For ‘exonerate-text’, ExonerateIO provides the following object attributes:
Object |
Attribute |
Value |
---|---|---|
QueryResult |
description |
query sequence description |
id |
query sequence ID |
|
model |
alignment model |
|
program |
‘exonerate’ |
|
Hit |
description |
hit sequence description |
id |
hit sequence ID |
|
HSP |
hit_split_codons |
list of split codon coordinates in the hit sequence |
score |
alignment score |
|
query_split_codons |
list of split codon coordinates in the query sequence |
|
HSPFragment |
aln_annotation |
alignment similarity string, hit sequence annotation, and/or query sequence annotation |
hit |
hit sequence |
|
hit_end |
hit sequence end coordinate |
|
hit_frame |
hit sequence reading frame |
|
hit_start |
hit sequence start coordinate |
|
hit_strand |
hit sequence strand |
|
query |
query sequence |
|
query_end |
query sequence end coordinate |
|
query_frame |
query sequence reading frame |
|
query_start |
query sequence start coordinate |
|
query_strand |
query sequence strand |
Note that you can also use the default HSP or HSPFragment properties. For
example, to check the intron coordinates of your result you can use the
query_inter_ranges
or hit_inter_ranges
properties:
>>> from Bio import SearchIO
>>> fname = 'Exonerate/exn_22_m_genome2genome.exn'
>>> all_qresult = list(SearchIO.parse(fname, 'exonerate-text'))
>>> hsp = all_qresult[-1][-1][-1] # last qresult, last hit, last hsp
>>> hsp
HSP(...)
>>> hsp.query_inter_ranges
[(388, 449), (284, 319), (198, 198), (114, 161)]
>>> hsp.hit_inter_ranges
[(487387, 641682), (386207, 487327), (208677, 386123), (71917, 208639)]
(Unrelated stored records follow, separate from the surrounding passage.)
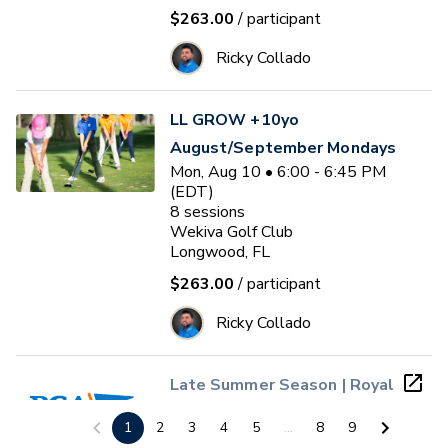
$263.00
/ participant
Ricky Collado
LL GROW +10yo
August/September Mondays
Mon, Aug 10 • 6:00 - 6:45 PM
(EDT)
8
sessions
Wekiva Golf Club
Longwood, FL
$263.00
/ participant
Ricky Collado
Late Summer Season | Royal
St. Cloud PGA Jr. League
1
2
3
4
5
...
8
9
(Ages 4 - 13)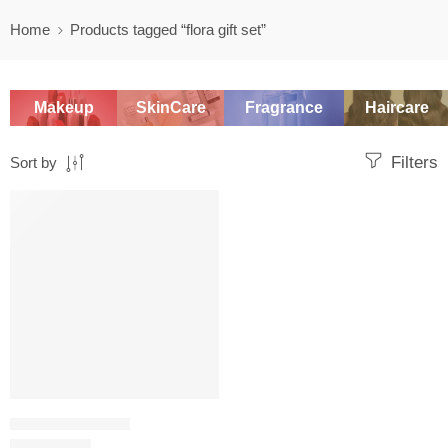
Home
Products tagged “flora gift set”
Makeup
SkinCare
Fragrance
Haircare
Filters
Sort by
-20%
WOMEN'S GIFT SETS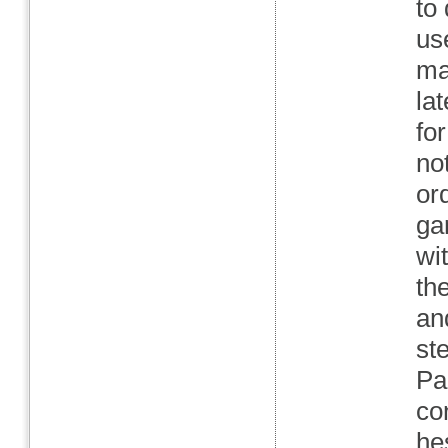
to
us
may
la
fo
no
or
ga
wi
th
an
st
Pa
co
he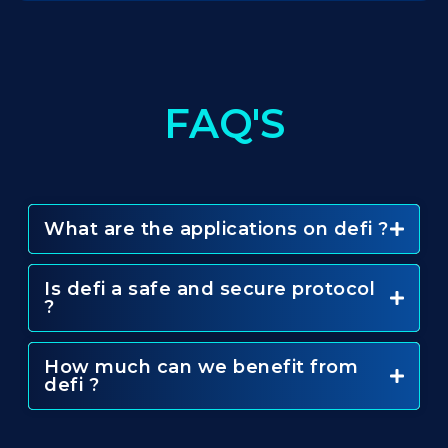
FAQ'S
What are the applications on defi ?
Is defi a safe and secure protocol
?
How much can we benefit from
defi ?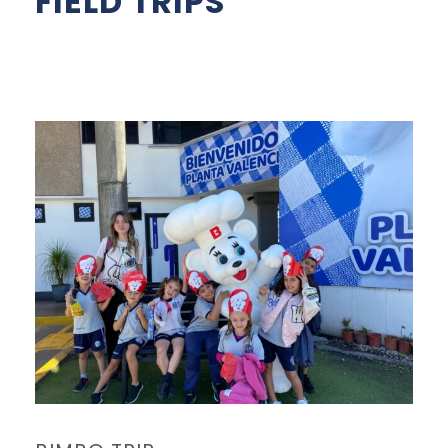
FIELD TRIPS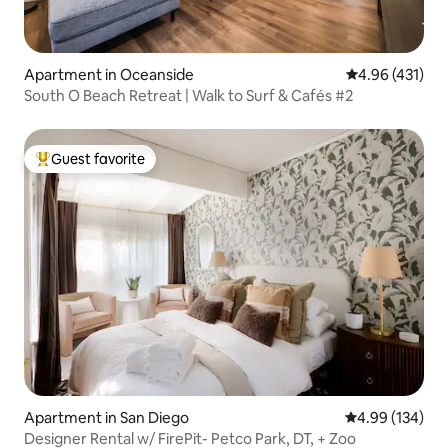
Apartment in Oceanside
4.96 out of 5 a
4.96 (431)
South O Beach Retreat | Walk to Surf & Cafés #2
Guest favorite
Top guest favorite
Apartment in San Diego
4.99 out of 5 a
4.99 (134)
Designer Rental w/ FirePit- Petco Park, DT, + Zoo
Here you can see that for both query and hit introns, the coordinates in each tuple is always (start, end) where start <= end. But when you compare each tuple to the next, the coordinates decrease. This is an indication that both the query and hit sequences lie on the minus strand. Exonerate outputs minus strand results in a decreasing manner; the start coordinate is always bigger than the end coordinate. ExonerateIO preserves the fragment ordering as a whole, but uses its own standard to store an individual fragment’s start and end coordinates.
You may also notice that the third tuple in query_inter_ranges
is (198, 198),
two exact same numbers. This means that the query sequence does not have any
gaps at that position. The gap is only present in the hit sequence, where we see
that the third tuple contains (208677, 386123), a gap of about 177k bases.
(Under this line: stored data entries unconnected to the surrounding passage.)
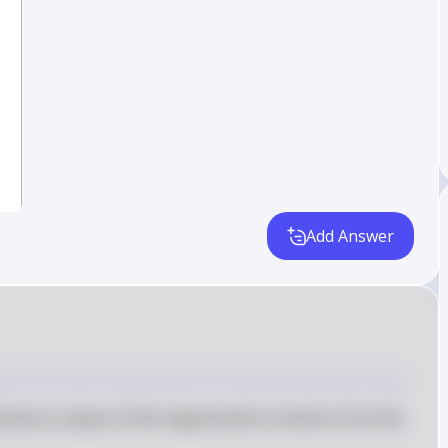
Add Answer
imum y-values of the trigonometric function from the 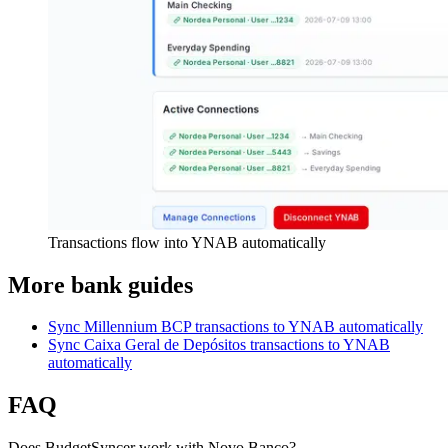
Transactions flow into YNAB automatically
More bank guides
Sync Millennium BCP transactions to YNAB automatically
Sync Caixa Geral de Depósitos transactions to YNAB
automatically
FAQ
Does BudgetSyncer work with Novo Banco?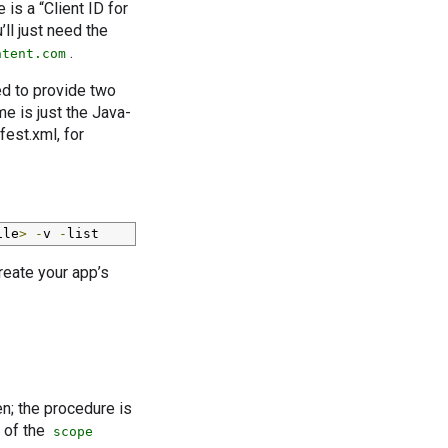
 is a “Client ID for
’ll just need the
.
ntent.com
ed to provide two
e is just the Java-
fest.xml, for
ile
>
-
v 
-
list
reate your app’s
en; the procedure is
e of the
scope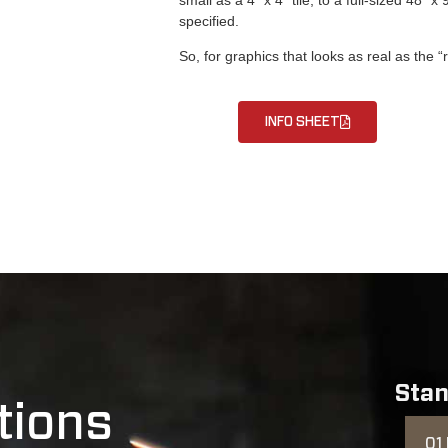
specified.
So, for graphics that looks as real as the 
INFO SHEET
Stan
tions
01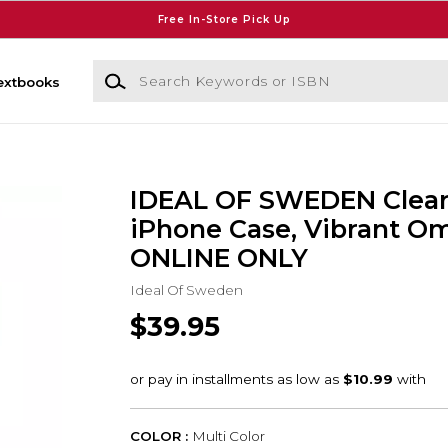
Free In-Store Pick Up
Search Keywords or ISBN
extbooks
IDEAL OF SWEDEN Clea
iPhone Case, Vibrant Om
ONLINE ONLY
Ideal Of Sweden
$39.95
COLOR :
Multi Color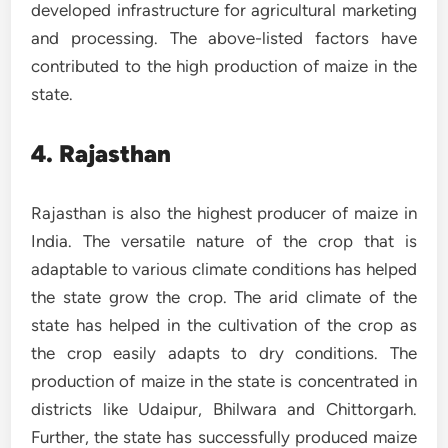
developed infrastructure for agricultural marketing
and processing. The above-listed factors have
contributed to the high production of maize in the
state.
4. Rajasthan
Rajasthan is also the highest producer of maize in
India. The versatile nature of the crop that is
adaptable to various climate conditions has helped
the state grow the crop. The arid climate of the
state has helped in the cultivation of the crop as
the crop easily adapts to dry conditions. The
production of maize in the state is concentrated in
districts like Udaipur, Bhilwara and Chittorgarh.
Further, the state has successfully produced maize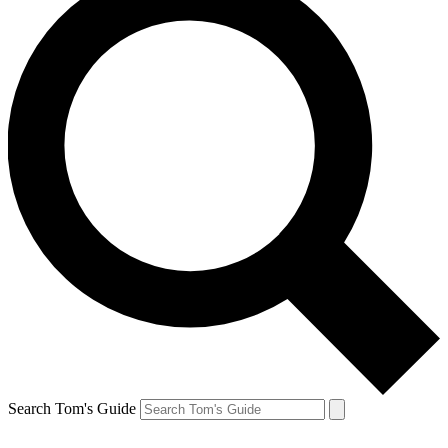
Search Tom's Guide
Another example is to use the hit_frame_all
and query_frame_all
to see if
there are any frameshifts in your alignment:
>>> from Bio import SearchIO
>>> fname = 'Exonerate/exn_22_m_coding2coding_fshifts.exn'
>>> qresult = next(SearchIO.parse(fname, 'exonerate-text'))
>>> hsp = qresult[0][0] # first hit, first hsp
>>> hsp
HSP(...)
>>> hsp.query_frame_all
[1, 2, 2, 2]
>>> hsp.hit_frame_all
[1, 1, 3, 1]
Here you can see that the alignment as a whole has three frameshifts. The first one occurs in the query sequence, after the first fragment (1 -> 2 shift), the second one occurs in the hit sequence, after the second fragment (1 -> 3 shift), and the last one also occurs in the hit sequence, before the last fragment (3 -> 1 shift).
There are other default HSP properties that you can use to ease your workflow. Please refer to the HSP object documentation for more details.
exonerate-vulgar
The vulgar format provides a compact way of representing alignments created by Exonerate. In general, it contains the same information as the plain text output except for the ‘model’ information and the actual sequences themselves. You can expect that the coordinates obtained from using ‘exonerate-text’ and ‘exonerate-vulgar’ to be the same. Both formats also creates HSPFragment using the same triggers: introns, NER blocks, and/or frameshifts.
exonerate-cigar
The cigar format provides an even more compact representation of Exonerate alignments. However, this comes with a cost of losing information. In the cigar format, for example, introns are treated as simple deletions. This makes it impossible for the parser to distinguish between simple deletions or intron regions. As such, ‘exonerate-cigar’ may produce different sets of coordinates and fragments compared to ‘exonerate-vulgar’ or ‘exonerate-text’.